Little intro about BDD and Cucumber
Increasing test coverage has been the goal for all organizations that are developing solutions for their customers. Putting a focus on test automation is key for a successful software product and a happy end-user. One of the approaches in software development and testing is BDD(Behavior Driver Development) where the software is created and tested following its behavior.
One example of a BDD testing framework is the Cucumber automation framework. Used primary for writing BDD Cucumber scenarios in a form of sentences understandable by everyone.
Executing Cucumber scenario multiple times
While we’re on the subject of increasing test coverage, we may need to write as many scenarios as possible to cover as many functionalities as possible. And the good thing in Cucumber is that we can write one flexible, optimized and comprehensive scenario that can be executed multiple times for different input values or different actions.
That can be achieved using the Cucumber feature called Examples. A special keyword that includes header names as a first row and their values starting from the second row. If for example, we have 3 rows in the examples that means that the scenario will run two times for different parameters.
Let’s explain this in a better way with an example.
Cucumber scenario example
Let’s try to automate QAMIND’s opening blogs by different category functionality
First, we locate all the categories.
public static categories = [
By.id("menu-item-872"),
By.id("menu-item-361"),
By.id("menu-item-362"),
By.id("menu-item-363"),
By.id("menu-item-365"),
];
Then, we create the page object. In this case, it will be just a simple switch case implementation
public async selectCategory(category: string): Promise<void> {
await this.waitForElementToBeClickableAndClick(
HomePageLocators.categoryMenu,
);
switch (category) {
case "Tutorials":
await this.waitForElementToBeClickableAndClick(
HomePageLocators.categories[0],
);
break;
case "Comparisons":
await this.waitForElementToBeClickableAndClick(
HomePageLocators.categories[1],
);
break;
case "Experiences":
await this.waitForElementToBeClickableAndClick(
HomePageLocators.categories[2],
);
break;
case "How To":
await this.waitForElementToBeClickableAndClick(
HomePageLocators.categories[3],
);
break;
case "Reviews":
await this.waitForElementToBeClickableAndClick(
HomePageLocators.categories[4],
);
break;
default:
console.log("Category does not exist!");
break;
}
}
We wait for the parent category element to be visible and we click on it. Then based on what we will provide as an argument, let’s say “Tutorials” that case will be used and that its elements will be clicked. (locators are stored in an array)

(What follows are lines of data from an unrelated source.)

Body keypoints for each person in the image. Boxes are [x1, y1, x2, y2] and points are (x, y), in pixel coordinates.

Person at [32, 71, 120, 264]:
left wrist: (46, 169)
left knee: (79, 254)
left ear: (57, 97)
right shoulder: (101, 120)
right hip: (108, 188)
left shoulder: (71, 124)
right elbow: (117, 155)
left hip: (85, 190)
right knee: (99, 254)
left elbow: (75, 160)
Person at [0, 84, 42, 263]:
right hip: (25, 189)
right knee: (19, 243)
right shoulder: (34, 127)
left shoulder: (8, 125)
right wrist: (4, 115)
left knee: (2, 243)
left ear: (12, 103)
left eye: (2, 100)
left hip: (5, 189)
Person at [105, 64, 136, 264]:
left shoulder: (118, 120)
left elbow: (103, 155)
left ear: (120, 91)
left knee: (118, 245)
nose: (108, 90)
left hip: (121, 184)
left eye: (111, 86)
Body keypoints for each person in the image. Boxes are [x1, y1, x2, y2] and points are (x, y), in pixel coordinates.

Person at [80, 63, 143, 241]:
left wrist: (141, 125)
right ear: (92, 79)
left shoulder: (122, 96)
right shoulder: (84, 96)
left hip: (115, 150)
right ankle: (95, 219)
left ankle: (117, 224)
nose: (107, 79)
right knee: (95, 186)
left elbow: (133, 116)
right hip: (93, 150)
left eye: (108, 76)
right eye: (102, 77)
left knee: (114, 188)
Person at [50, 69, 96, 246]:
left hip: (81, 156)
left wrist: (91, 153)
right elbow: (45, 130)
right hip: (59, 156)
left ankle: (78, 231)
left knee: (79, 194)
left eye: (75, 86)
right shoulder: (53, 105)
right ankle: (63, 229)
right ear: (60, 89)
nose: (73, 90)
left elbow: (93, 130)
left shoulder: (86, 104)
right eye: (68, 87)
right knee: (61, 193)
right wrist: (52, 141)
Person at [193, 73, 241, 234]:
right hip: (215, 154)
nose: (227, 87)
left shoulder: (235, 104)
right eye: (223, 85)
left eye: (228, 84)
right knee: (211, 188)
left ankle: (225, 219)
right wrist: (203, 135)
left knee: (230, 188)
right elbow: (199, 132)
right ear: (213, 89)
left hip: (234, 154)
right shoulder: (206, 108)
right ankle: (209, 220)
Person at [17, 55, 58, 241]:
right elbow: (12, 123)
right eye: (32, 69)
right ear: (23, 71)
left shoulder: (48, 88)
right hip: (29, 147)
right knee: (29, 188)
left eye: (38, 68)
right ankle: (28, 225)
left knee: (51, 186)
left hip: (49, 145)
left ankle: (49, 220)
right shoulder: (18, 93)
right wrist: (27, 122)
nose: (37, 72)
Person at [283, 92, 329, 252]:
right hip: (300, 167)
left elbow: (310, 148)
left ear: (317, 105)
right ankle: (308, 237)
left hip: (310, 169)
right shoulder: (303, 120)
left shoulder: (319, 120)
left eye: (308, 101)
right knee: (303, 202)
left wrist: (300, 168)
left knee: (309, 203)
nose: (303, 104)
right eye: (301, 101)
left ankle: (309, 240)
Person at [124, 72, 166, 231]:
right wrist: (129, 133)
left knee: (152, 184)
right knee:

In the steps, we will have a simple code implementation.
When(
"Opening blogs by category: {string}",
async (category: string): Promise<void> => {
await homePage.selectCategory(category);
},
);
Just calling the page object method and we also provide the category argument as a string. But we will pass the actual string from the scenario itself.

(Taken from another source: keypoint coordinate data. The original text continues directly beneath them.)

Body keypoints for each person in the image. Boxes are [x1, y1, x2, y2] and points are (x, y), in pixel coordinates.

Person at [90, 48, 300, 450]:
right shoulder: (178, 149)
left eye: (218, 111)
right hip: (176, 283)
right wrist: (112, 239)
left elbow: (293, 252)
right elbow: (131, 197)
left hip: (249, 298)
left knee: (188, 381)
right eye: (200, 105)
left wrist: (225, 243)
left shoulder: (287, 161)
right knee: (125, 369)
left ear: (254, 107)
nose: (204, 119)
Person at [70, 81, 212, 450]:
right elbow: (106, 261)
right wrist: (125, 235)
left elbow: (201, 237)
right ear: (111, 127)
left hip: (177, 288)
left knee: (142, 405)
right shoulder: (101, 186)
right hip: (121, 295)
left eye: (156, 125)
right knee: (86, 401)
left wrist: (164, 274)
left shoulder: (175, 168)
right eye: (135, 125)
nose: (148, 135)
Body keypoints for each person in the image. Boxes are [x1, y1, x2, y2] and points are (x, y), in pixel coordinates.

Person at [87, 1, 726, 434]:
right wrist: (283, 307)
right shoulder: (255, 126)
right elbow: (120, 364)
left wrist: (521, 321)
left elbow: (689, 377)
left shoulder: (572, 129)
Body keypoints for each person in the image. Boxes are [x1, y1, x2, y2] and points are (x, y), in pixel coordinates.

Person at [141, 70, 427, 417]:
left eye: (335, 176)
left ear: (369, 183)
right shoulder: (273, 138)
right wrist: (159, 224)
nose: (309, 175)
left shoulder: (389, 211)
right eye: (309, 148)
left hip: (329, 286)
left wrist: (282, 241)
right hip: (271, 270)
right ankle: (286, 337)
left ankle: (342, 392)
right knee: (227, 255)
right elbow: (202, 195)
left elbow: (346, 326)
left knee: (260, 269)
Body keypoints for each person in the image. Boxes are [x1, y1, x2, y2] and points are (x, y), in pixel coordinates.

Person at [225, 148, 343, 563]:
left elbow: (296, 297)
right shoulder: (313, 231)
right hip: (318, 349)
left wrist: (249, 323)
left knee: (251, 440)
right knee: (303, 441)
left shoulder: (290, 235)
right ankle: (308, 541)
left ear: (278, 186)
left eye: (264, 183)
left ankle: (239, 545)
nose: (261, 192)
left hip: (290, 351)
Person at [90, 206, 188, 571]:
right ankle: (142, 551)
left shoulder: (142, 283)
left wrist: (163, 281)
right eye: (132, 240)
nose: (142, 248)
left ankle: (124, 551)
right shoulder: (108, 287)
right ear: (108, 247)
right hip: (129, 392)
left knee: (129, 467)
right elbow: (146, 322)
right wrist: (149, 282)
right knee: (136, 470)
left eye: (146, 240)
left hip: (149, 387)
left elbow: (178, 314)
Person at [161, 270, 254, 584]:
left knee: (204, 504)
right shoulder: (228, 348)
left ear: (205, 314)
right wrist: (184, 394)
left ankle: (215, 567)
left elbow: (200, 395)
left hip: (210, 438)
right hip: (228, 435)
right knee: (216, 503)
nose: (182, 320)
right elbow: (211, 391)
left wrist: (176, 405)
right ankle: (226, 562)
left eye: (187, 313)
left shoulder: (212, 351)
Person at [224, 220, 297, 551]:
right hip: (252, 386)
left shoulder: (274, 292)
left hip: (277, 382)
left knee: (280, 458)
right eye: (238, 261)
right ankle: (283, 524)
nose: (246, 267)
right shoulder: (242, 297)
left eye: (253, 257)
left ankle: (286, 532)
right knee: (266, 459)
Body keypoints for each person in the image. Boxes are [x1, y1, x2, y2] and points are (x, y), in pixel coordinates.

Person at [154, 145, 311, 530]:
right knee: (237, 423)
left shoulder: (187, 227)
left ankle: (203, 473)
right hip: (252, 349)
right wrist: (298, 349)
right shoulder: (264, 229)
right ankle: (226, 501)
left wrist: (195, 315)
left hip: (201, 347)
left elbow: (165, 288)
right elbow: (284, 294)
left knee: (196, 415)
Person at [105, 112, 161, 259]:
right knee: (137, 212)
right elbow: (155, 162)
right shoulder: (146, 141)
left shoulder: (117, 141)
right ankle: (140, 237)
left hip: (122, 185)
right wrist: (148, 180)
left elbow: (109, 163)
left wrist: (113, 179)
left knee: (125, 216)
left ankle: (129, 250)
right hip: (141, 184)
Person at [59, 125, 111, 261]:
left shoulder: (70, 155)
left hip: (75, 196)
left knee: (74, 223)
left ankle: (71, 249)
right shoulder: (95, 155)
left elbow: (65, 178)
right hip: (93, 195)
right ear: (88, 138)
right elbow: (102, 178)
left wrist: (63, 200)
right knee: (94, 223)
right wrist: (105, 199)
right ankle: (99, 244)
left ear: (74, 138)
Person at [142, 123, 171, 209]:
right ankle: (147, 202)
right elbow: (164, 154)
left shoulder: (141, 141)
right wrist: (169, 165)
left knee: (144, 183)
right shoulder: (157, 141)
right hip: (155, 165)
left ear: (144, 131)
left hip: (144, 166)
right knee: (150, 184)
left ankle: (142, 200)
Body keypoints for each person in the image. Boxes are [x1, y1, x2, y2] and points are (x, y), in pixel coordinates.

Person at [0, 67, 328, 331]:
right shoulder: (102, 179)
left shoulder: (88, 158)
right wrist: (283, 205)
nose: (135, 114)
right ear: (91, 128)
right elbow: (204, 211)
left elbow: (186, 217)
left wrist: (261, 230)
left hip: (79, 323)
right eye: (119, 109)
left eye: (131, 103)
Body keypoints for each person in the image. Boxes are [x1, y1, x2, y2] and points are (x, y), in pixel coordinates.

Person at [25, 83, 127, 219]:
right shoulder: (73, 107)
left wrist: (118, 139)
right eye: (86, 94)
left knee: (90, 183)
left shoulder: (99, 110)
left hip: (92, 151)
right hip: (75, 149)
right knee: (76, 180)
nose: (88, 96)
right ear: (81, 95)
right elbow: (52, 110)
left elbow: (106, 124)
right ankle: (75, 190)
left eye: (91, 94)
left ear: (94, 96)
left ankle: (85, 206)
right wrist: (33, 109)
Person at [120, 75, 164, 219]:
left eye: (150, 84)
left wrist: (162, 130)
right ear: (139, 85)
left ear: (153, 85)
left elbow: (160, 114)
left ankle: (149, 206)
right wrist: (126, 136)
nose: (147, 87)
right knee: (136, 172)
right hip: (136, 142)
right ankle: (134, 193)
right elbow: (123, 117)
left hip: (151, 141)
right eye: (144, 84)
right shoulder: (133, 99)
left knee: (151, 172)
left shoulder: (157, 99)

Finally, the Gherkin scenario.
Scenario: Open blogs by category and verify header
When Opening blogs by category: "<category>"
Then "<category>" category headers are displayed
Examples:
| category |
| Tutorials |
| Reviews |
| Comparisons |
Since we want to check that once we click on a category we want to make sure that we are on the right category page. For that purpose, we want to click on a category as an action and then verify the header of the newly opened page which should be the same category we are passing.
Let’s say I want to verify three categories. In my case Tutorials, Reviews and Comparisons. To avoid creating the same scenario three times we can use the power of the Examples keyword in Cucumber.
As you can see from the scenario above, we have a header called category and three different values for it. We are passing its value in the “<category>” part as an argument. That means this scenario will run three times for 3 value rows provided as a category.
In other words, in the first execution, it will click on the first category and will verify it, then the second execution will include the second category picked up from the second value row from the Example and so on.
Let’s see the test run.
One scenario, three executions, three different input values. Executing a Cucumber scenario multiple times has never been so easy. Happy testing!